Une rumeur sur le réaménagement technique du Gouvernement Jean-Michel Sama Lukonde, court les rues de Kinshasa. Avec le retour du président Félix Antoine Tshisekedi Tshilombo de l’Espagne, voyage qui a fait couler beaucoup d’encre et de salive, l’on parle dans la ville haute de l’imminence de ce remaniement. Les commentaires vont dans tous les sens.

L’agitation est à son comble dans le microcosme politique kinois. D’aucuns repassent depuis lors les costumes laissés longtemps au fond des valises priant que cette fois-ci madame la chance ne les zappe pas, d’autres, par contre, conjecturent sur des têtes qui peuvent tomber et qu’ils peuvent remplacer.

La fatwa  qui pourrait ainsi frapper ceux considérés comme proches de Jean-Marc Kabund, aujourd’hui auto-exilé du ciel, ou supposés être pistonnés par lui, est vivement souhaitée.

C’est une des brèches sûres par lesquelles l’on peut s’introduire pour savourer plus d’une année et demi qui reste du quinquennat du président Félix Antoine Tshisekedi Tshilombo.

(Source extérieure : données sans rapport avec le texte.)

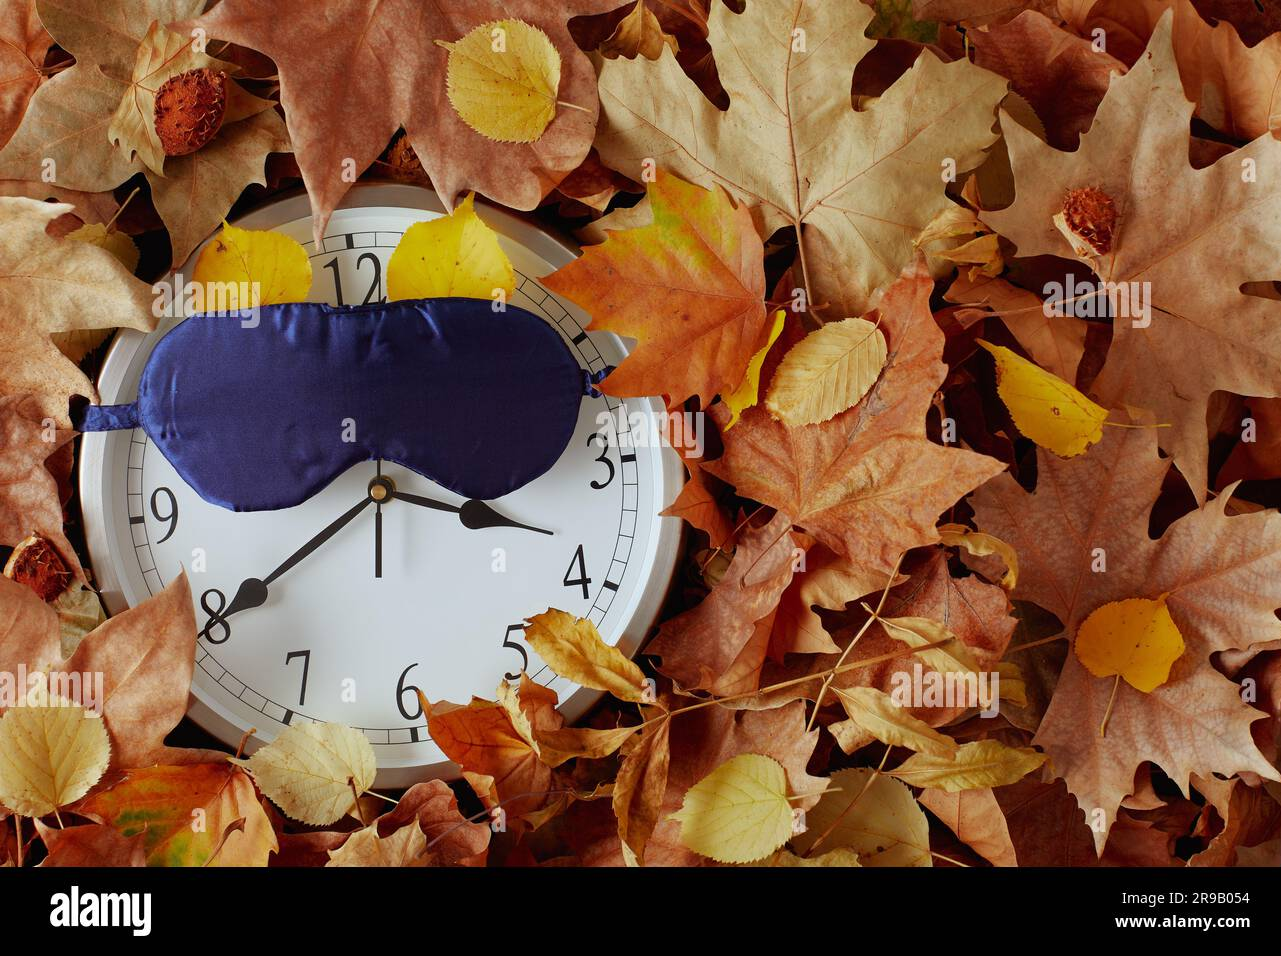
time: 3:39
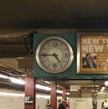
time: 4:44
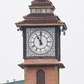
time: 11:00
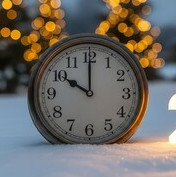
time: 10:00
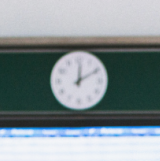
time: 12:09
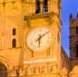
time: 6:08
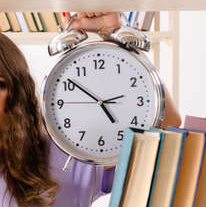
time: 4:51
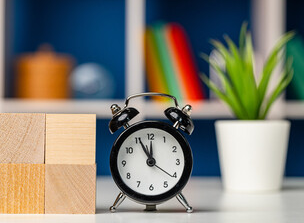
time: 11:55
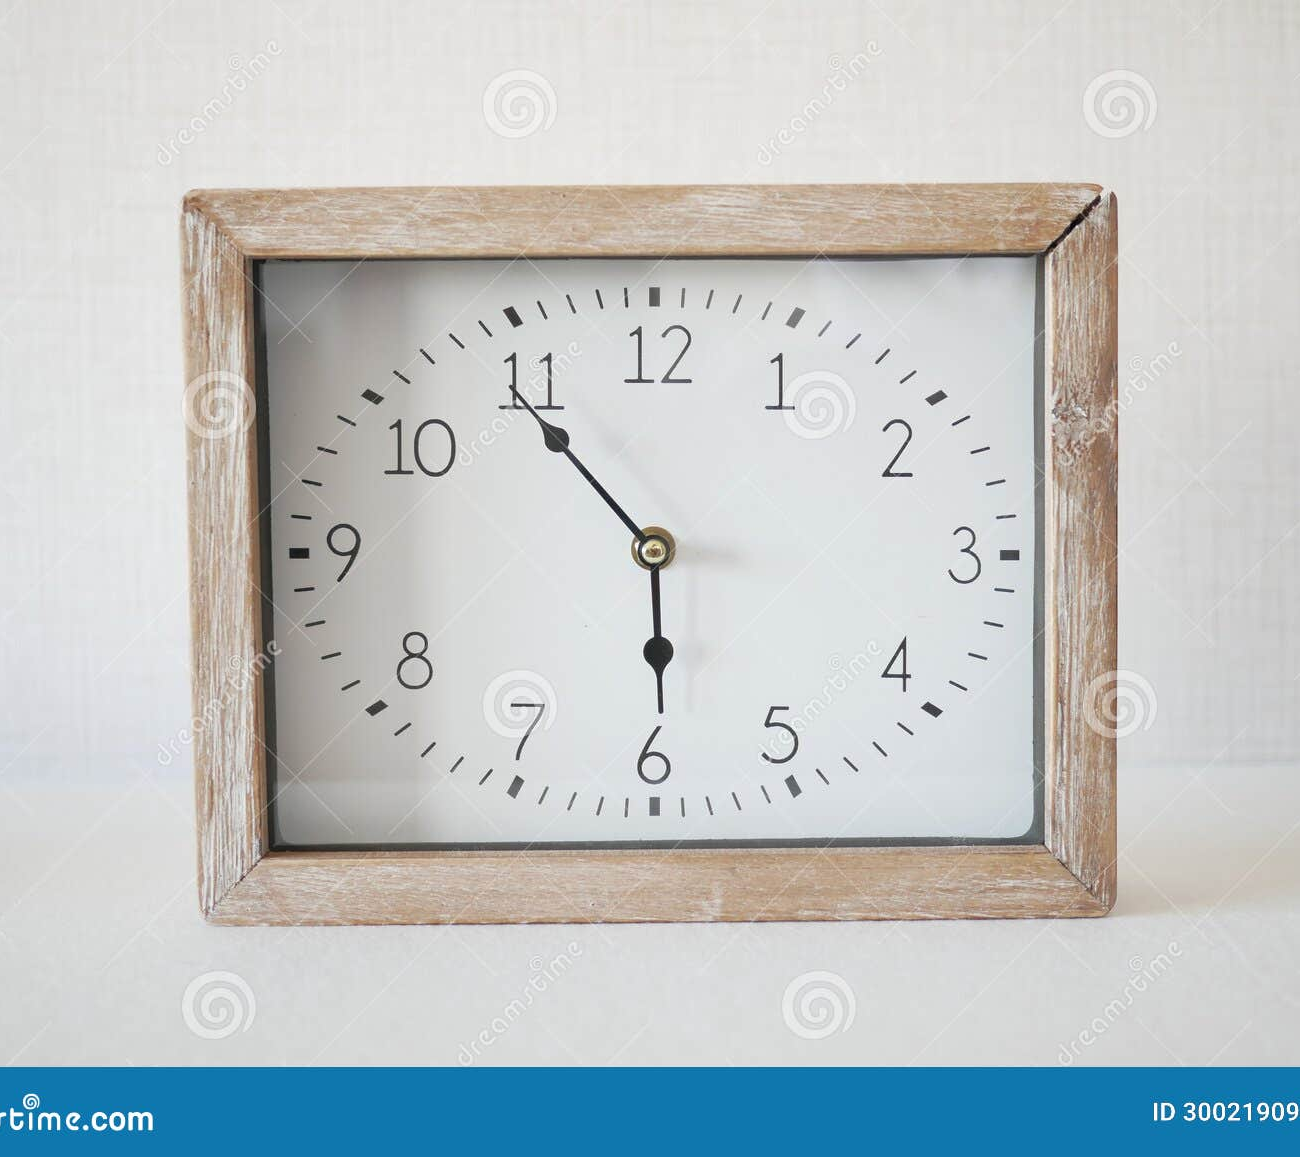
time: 5:54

Parmi les ministres dont question, l’on parle, notamment, de Daniel Aselo de l’Intérieur, de Tony  Mwaba  de l’EPST et d’Antoinette N’samba Kalambayi  des Mines.

C’est vraiment une confusion et un amalgame s’agissant de l’actuelle ministre nationale des Mines. Ce n’est pas en 2016 avec l’avènement de Jean-Marc Kabund comme Secrétaire général de l’UDPS qu’elle a connu la route menant à Limete. Début des années 90, elle était vent debout pour ce parti avec le déclenchement du processus démocratique suite au discours du 24 avril 1990 du maréchal Mobutu à la N’Sele.

L’UDPS, qui opérait en clandestinité à Matete dans leur maison, était enfin sortie au grand jour. Son père, M. François Kalambayi, contemporain et ami du sphinx de Limete, fut ainsi un des grands prêtres qui officiait les messes du parti dans cette partie de la capitale. Tel père,  telle fille, Antoinette N’samba Kalambayi  ne s’était pas fait prier pour être servante dans ces cultes.

Elle a été de toutes les marches et d’autres manifestations décrétées par l’UDPS et en a été même victime, parce qu’admise quelques fois à l’Hôpital.

Après la mort de son mari, elle s’est retrouvée à Paris où elle a milité au sein de l’UDPS/France.

A son retour à Kinshasa pour achever ses études en droit à l’Université de Kinshasa, elle a toujours gardé le flambeau allumé.

Cela,  même au sein du Ministère des Mines où elle a passé dix ans en tant que fonctionnaire de l’Etat  notamment,  à l’Inspection Générale des Mines.

Elle y a gravi des échelons jusqu’au grade de Chef de division,  avant que le Chef de l’Etat, Félix Antoine Tshisekedi Tshilombo, ne jette  son dévolu sur elle comme première femme,  depuis l’accession de la RD. Congo à  l’indépendance,  pour piloter le Méga ministère des Mines.

Le choix porté sur elle comme Ministre nationale des Mines est, sans doute, le couronnement de son long combat à l’UDPS  mais aussi,  de son parcours au Ministère des Mines.

Après quelques brouilles à ses débuts, Antoinette N’samba Kalambayi a retrouvé ses marques et se montre déterminante pour faire bénéficier à la RD. Congo,  le produit de ses ressources minières.

C’est pour la première fois que les communautés riveraines sont honorées avec l’obligation faite aux entreprises minières de prendre des engagements sociaux, à travers des cahiers de charges, en faveur des populations des zones qu’elles exploitent.

C’est de bonne guerre, certes. Car,  les gens sont en train de se battre pour trouver une place au soleil.

Voilà pourquoi, visiblement,   toutes les armes ne sont pas exclues. Mais, se complaire à coller gratuitement certains individus à  d’autres, serait la meilleure façon de  faire fausse route.